In my column two weeks ago, I made this very simple point about the reporting surrounding the cost of the health care bill:
Political headlines of late have all been some version of Dow Jones newswire's recent screamer: "CBO Puts Health Bill Cost At $1 Trillion." That's as true as an Enron press release touting only one side of the company's ledger. Though the bill's expenditures do total $1 trillion, the CBO confirms its other provisions recover more than that, meaning headlines should read "CBO Says Health Bill Saves $110 Billion."
This is not speculation or my own interpretation -- this is a concrete fact, which you can see right on the CBO's website. And yet, other than this single Financial Times headline and article which tells the real story, the media hasn't stopped pushing the "health care will increase the deficit" lie. Indeed, the media has helped turn this Republican lie into a full-on zombie lie - ie. a lie that will not die.
As both Media Matters and the Washington Post's Ezra Klein show, the lie is now framing the discussion over the Senate version of the health care bill. That's to be expected -- it's Washington, D.C. after all, the beating heart of the American Idiocracy. But where that standard D.C. lie becomes a zombie lie is at the local level. When a lie starts getting repeated as fact in local news outlets where most average non-Beltway Americans get their news, it quickly becomes a zombie lie.
Colorado (where I live) provides a perfect example.
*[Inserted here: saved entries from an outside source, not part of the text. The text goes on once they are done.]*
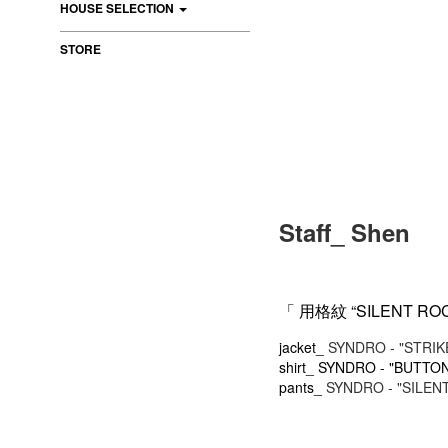
HOUSE SELECTION
STORE
Staff_ Shen
“SILENT RO
「
用格紋
jacket_
SYNDRO - "STRIK
shirt_ SYNDRO - "BUTTO
pants_
SYNDRO - "SILEN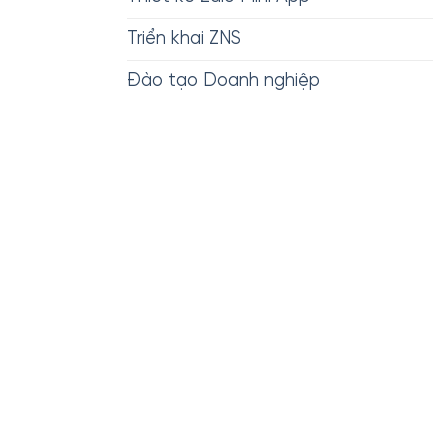
Triển khai ZNS
Đào tạo Doanh nghiệp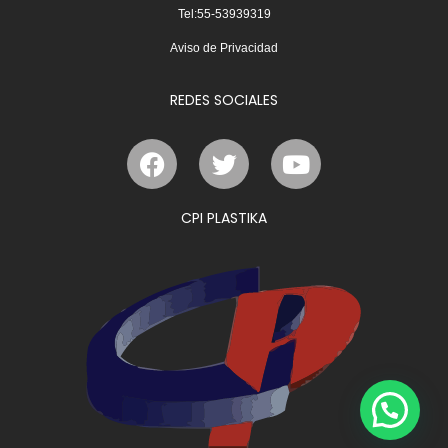
Tel:55-53939319
Aviso de Privacidad
REDES SOCIALES
F
T
Y
a
w
o
c
i
u
e
t
t
CPI PLASTIKA
b
t
u
o
e
b
o
r
e
k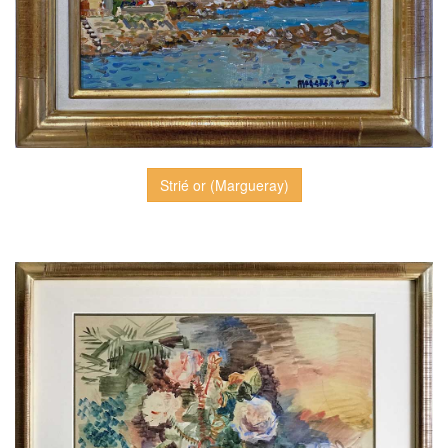
Strié or (Margueray)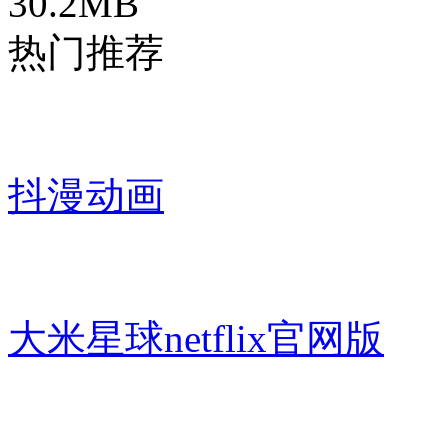
30.2MB
热门推荐
抖漫动画
大米星球netflix官网版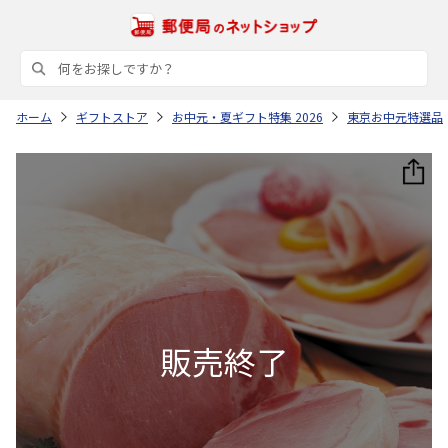
ホーム
ギフトストア
お中元・夏ギフト特集 2026
東京お中元特選品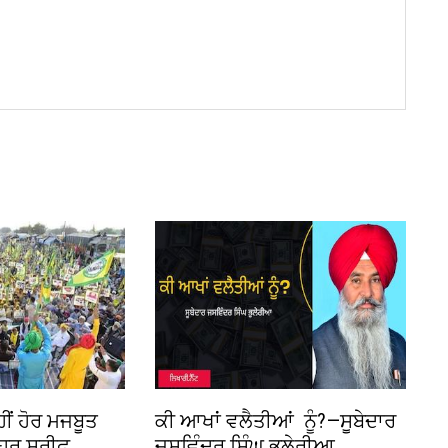
ੀਂ ਹੋਰ ਮਜਬੂਤ
ਕੀ ਆਖਾਂ ਵਲੈਤੀਆਂ ਨੂੰ?—ਸੂਬੇਦਾਰ
ਰ ਸ਼ਰੀਫ਼,
ਜਸਵਿੰਦਰ ਸਿੰਘ ਭੁਲੇਰੀਆ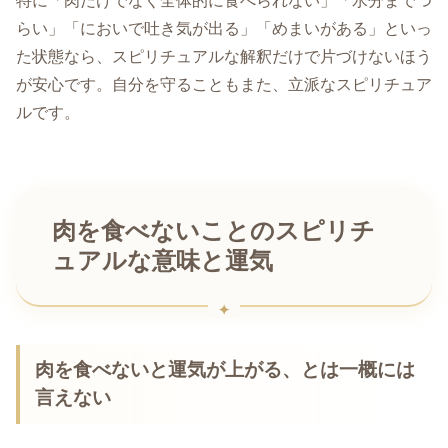
特に「肉だけでなく全体的に食べられない」「水分までつ
らい」「においで吐き気が出る」「めまいがある」といっ
た状態なら、スピリチュアルな解釈だけで片づけないほう
が安心です。自分を守ることもまた、立派なスピリチュア
ルです。
肉を食べないことのスピリチ
ュアルな意味と運気
肉を食べないと運気が上がる、とは一概には
言えない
Check out this blaring front page of the Denver Post from last Thursday:
Now watch this clip from the top of KDVR's local news broadcast right after the Senate's big health care vote on Saturday night -- specifically, watch the very end:
So, if you are the typical non-political junkie who glanced at the front page of the Denver Post, giant red font and a whopping 9 zeroes (for extra effect, of course) misled you to believe that the CBO says the Senate health care bill costs $849 billion -- not that the CBO actually says the Senate health care bill will reduce the deficit by $127 billion over 10 years and up to $650 billion over 20 years.
Likewise, if you are the typical non-political junkie who caught the evening news on Saturday, you were given at least a little more accurate information -- but only in a he-said-he-said way that calls into question the whole numbers. Specifically, you heard only that one guy - David Sirota -- claims the bill will reduce the deficit, and that another guy -- Colorado Republican Party chairman Dick Wadhams -- insists the bill costs $2.5 trillion. You didn't hear that, in fact, it wasn't David Sirota who said the bill will reduce the deficit -- it was the nonpartisan Congressional Budget Office that the Republican Party itself cites as an unquestionably credible source. And you didn't hear that Dick Wadhams literally made up his $2.5 trillion number out of thin air.
While the Republican spin is obviously deliberately dishonest, the media's misleading frame is more likely a product of pressure for oversenationalism and a lack of reporting resources. With newspapers desperately trying to attract readership, it's a better, more outrage-generating headline to put a giant number in bold red type on a cover, rather than to have a headline saying that a bill will actually save taxpayers' money (and I have to give the Denver Post's opinion editors -- who are distinct from their front-page news editors -- at least some credit for printing my original column about this kind of budgetary misinformation in its opinion section). Similarly, a general local correspondent on deadline who covers everything from local fires to state budget issues to national health care debates might not have the time nor the researchers to verify numbers -- and so it's just easier to cite them in the he-said-he-said way (and hey, at least a shred of the real story was reported in some way, even if it was delivered in a he-said-he-said form).
Regardless of the motives or explanations, however, this is how a standard Washington lie becomes a zombie lie -- a lie that simply will not die. It is repeated over and over and over again -- sometimes deliberately, sometimes negligently -- until it becomes conventional wisdom that the most trusted nonpartisan experts in the CBO say the health care bill will balloon the federal deficit...even when those nonpartisan experts are saying exactly the opposite.